Task description → Give the entries back exactly, dropping each image.

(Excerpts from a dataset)
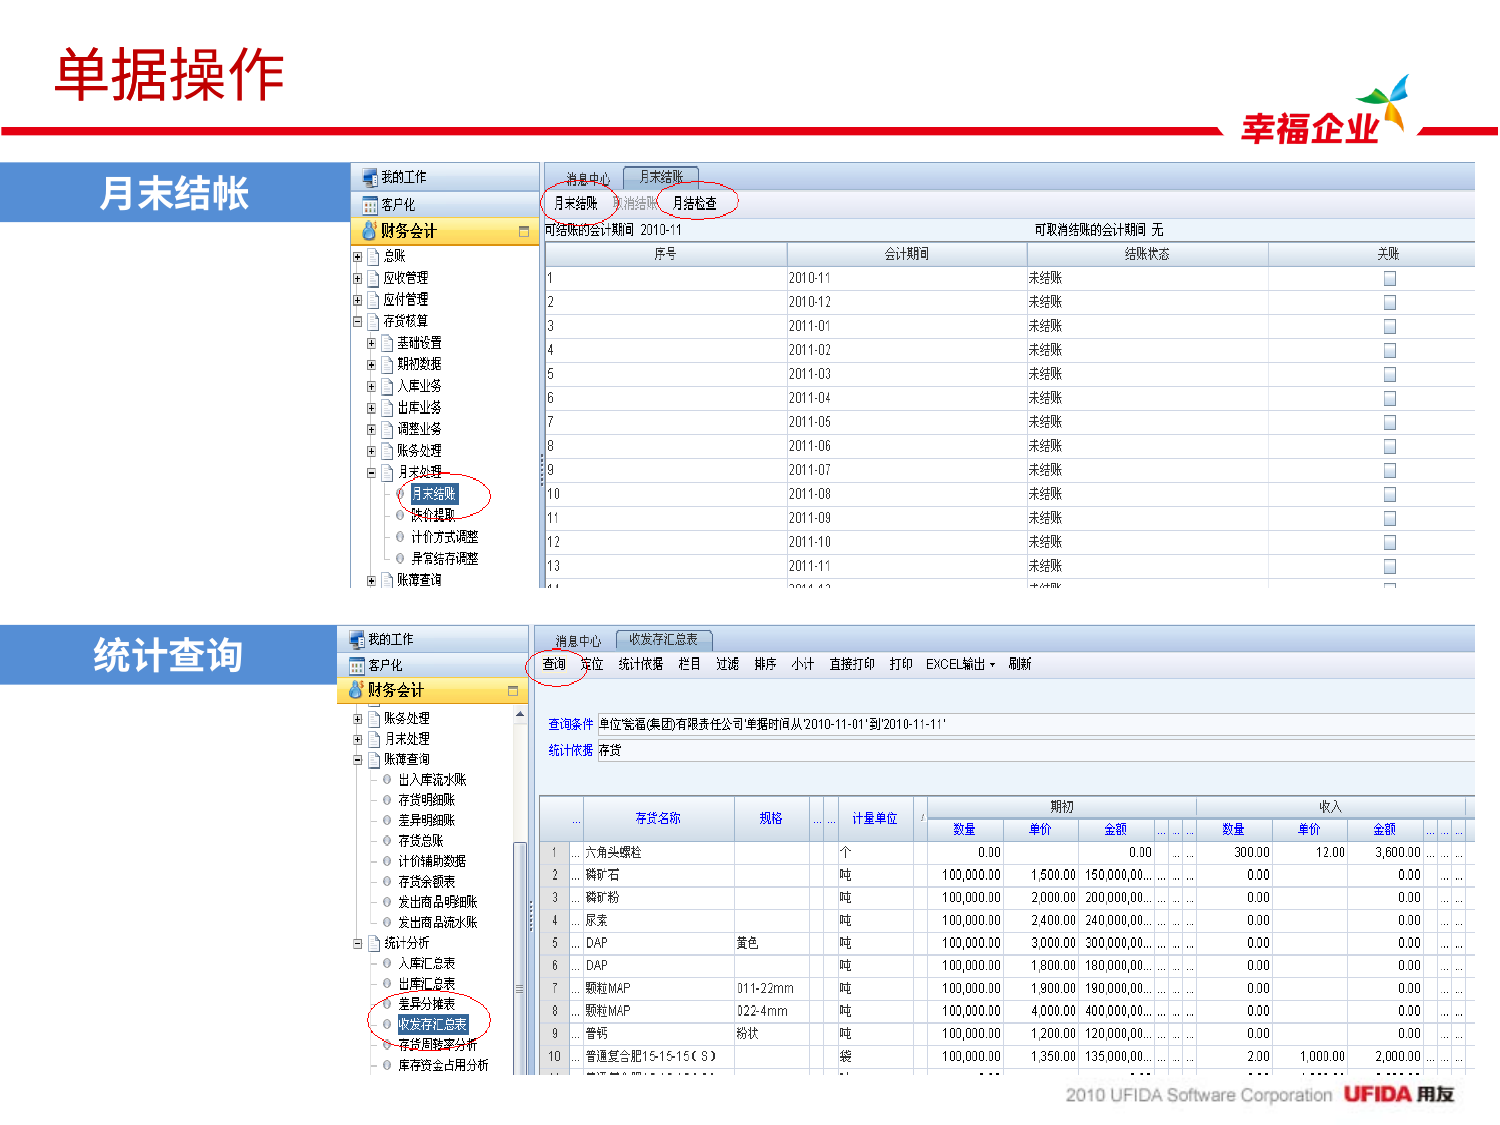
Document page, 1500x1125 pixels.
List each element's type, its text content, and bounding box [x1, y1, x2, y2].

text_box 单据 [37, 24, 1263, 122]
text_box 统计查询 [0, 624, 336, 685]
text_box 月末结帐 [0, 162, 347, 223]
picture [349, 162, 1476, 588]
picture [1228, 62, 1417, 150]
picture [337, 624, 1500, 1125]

Written response →
Document page, 1500x1125 pixels.
List each element's type, its text content, and bounding box [x1, y1, x2, y2].

text_box 单据 [37, 24, 1263, 122]
text_box 统计查询 [0, 624, 336, 685]
text_box 月末结帐 [0, 162, 347, 223]
picture [349, 162, 1476, 588]
picture [1228, 62, 1417, 150]
picture [337, 624, 1500, 1125]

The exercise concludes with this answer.